>>>

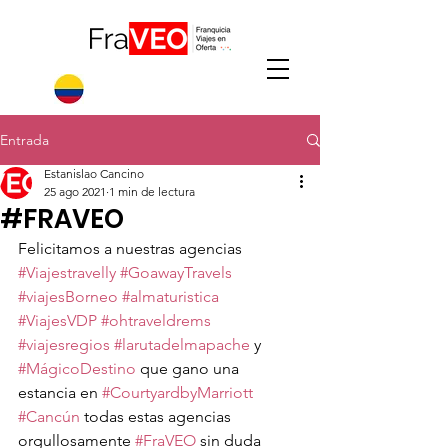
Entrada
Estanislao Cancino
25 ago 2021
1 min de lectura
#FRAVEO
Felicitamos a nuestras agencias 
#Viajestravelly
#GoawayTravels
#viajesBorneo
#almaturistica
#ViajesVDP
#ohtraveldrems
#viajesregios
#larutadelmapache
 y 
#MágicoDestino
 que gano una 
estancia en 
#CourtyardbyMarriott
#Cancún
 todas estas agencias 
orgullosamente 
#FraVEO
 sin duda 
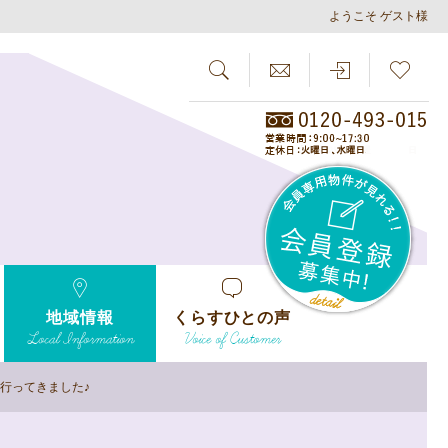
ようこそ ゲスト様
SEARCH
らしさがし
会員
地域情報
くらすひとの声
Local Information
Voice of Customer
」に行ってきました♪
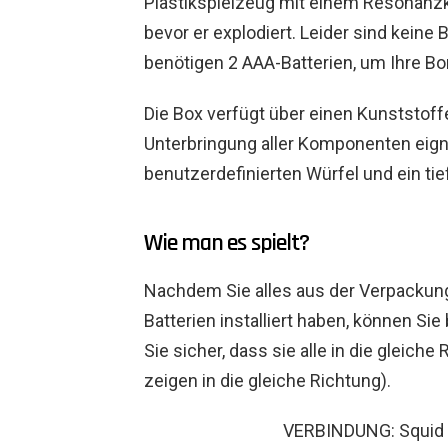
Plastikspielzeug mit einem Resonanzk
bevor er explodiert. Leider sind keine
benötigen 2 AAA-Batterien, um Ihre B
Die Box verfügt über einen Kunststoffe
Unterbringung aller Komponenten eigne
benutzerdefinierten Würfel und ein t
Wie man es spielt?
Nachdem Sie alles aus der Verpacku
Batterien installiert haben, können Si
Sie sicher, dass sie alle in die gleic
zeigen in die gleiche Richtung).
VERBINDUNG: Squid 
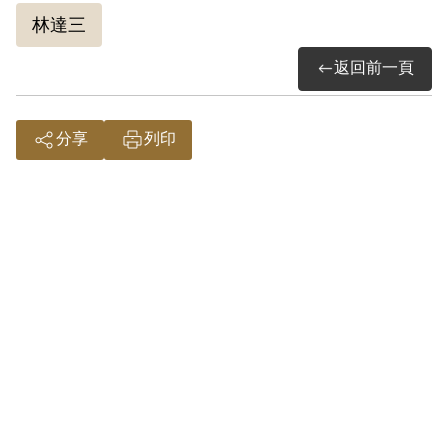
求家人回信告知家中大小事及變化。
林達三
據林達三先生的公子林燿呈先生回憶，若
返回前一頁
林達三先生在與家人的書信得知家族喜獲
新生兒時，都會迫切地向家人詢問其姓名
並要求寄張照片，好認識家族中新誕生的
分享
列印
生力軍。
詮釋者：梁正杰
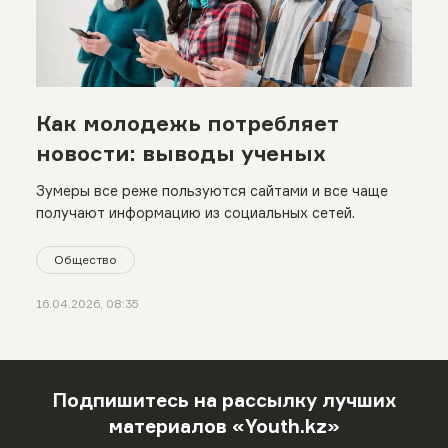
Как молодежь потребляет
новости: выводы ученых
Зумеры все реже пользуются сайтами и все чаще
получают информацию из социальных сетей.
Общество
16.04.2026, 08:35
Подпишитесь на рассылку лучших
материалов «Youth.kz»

<<<
>>>

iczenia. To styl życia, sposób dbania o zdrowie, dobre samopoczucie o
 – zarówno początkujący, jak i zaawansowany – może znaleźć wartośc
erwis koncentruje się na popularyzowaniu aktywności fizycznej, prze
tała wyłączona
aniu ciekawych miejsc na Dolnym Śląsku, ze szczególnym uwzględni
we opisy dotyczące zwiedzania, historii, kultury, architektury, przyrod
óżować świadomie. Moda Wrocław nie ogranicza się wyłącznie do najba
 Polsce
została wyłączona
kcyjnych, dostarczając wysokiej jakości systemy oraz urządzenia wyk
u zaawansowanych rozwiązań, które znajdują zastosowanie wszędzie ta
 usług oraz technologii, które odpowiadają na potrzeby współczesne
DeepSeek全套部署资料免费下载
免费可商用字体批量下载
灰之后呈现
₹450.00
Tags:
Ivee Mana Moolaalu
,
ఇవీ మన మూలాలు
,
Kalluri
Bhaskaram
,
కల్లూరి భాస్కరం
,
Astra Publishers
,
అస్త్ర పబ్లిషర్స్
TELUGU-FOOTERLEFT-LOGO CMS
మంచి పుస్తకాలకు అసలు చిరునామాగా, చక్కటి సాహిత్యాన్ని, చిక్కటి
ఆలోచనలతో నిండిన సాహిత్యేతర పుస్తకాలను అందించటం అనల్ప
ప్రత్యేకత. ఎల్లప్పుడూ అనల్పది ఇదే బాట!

<<<
>>>

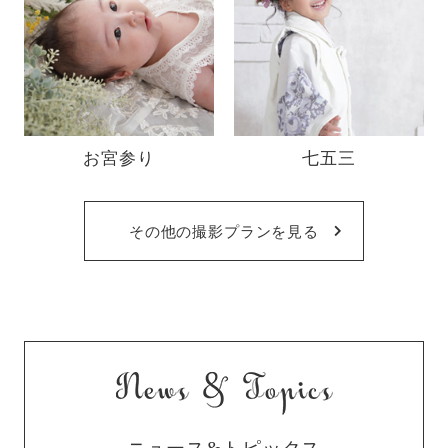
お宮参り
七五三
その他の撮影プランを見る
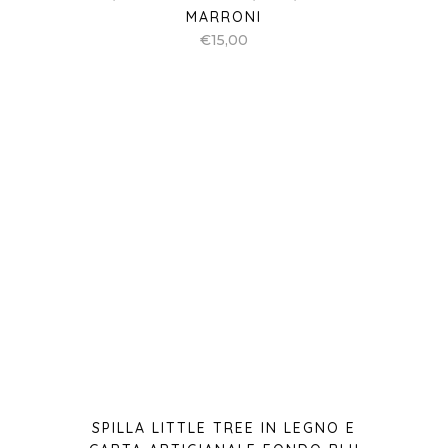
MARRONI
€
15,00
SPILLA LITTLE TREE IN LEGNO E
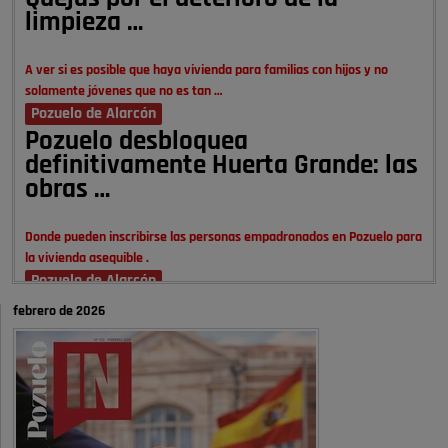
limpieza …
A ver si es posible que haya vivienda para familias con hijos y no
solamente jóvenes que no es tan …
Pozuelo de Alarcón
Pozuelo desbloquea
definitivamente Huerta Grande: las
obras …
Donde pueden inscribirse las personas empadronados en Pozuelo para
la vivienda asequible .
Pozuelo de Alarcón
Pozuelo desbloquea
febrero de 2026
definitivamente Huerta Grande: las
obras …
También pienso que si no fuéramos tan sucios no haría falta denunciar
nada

<<<

Task prompt » Render the data from the line with "iczenia. To styl" up to and including the line with "ప్రత్యేకత. ఎల్లప్పుడూ అనల్పది ఇదే బాట!" as a Markdown table with the columns Row and Text, numbering each line and leaving out blank lines.

Response box »
| Row | Text |
|---|---|
| 1 | iczenia. To styl życia, sposób dbania o zdrowie, dobre samopoczucie o |
| 2 |  – zarówno początkujący, jak i zaawansowany – może znaleźć wartośc |
| 3 | erwis koncentruje się na popularyzowaniu aktywności fizycznej, prze |
| 4 | tała wyłączona |
| 5 | aniu ciekawych miejsc na Dolnym Śląsku, ze szczególnym uwzględni |
| 6 | we opisy dotyczące zwiedzania, historii, kultury, architektury, przyrod |
| 7 | óżować świadomie. Moda Wrocław nie ogranicza się wyłącznie do najba |
| 8 |  Polsce |
| 9 | została wyłączona |
| 10 | kcyjnych, dostarczając wysokiej jakości systemy oraz urządzenia wyk |
| 11 | u zaawansowanych rozwiązań, które znajdują zastosowanie wszędzie ta |
| 12 |  usług oraz technologii, które odpowiadają na potrzeby współczesne |
| 13 | DeepSeek全套部署资料免费下载 |
| 14 | 免费可商用字体批量下载 |
| 15 | 灰之后呈现 |
| 16 | ₹450.00 |
| 17 | Tags: |
| 18 | Ivee Mana Moolaalu |
| 19 | , |
| 20 | ఇవీ మన మూలాలు |
| 21 | , |
| 22 | Kalluri |
| 23 | Bhaskaram |
| 24 | , |
| 25 | కల్లూరి భాస్కరం |
| 26 | , |
| 27 | Astra Publishers |
| 28 | , |
| 29 | అస్త్ర పబ్లిషర్స్ |
| 30 | TELUGU-FOOTERLEFT-LOGO CMS |
| 31 | మంచి పుస్తకాలకు అసలు చిరునామాగా, చక్కటి సాహిత్యాన్ని, చిక్కటి |
| 32 | ఆలోచనలతో నిండిన సాహిత్యేతర పుస్తకాలను అందించటం అనల్ప |
| 33 | ప్రత్యేకత. ఎల్లప్పుడూ అనల్పది ఇదే బాట! |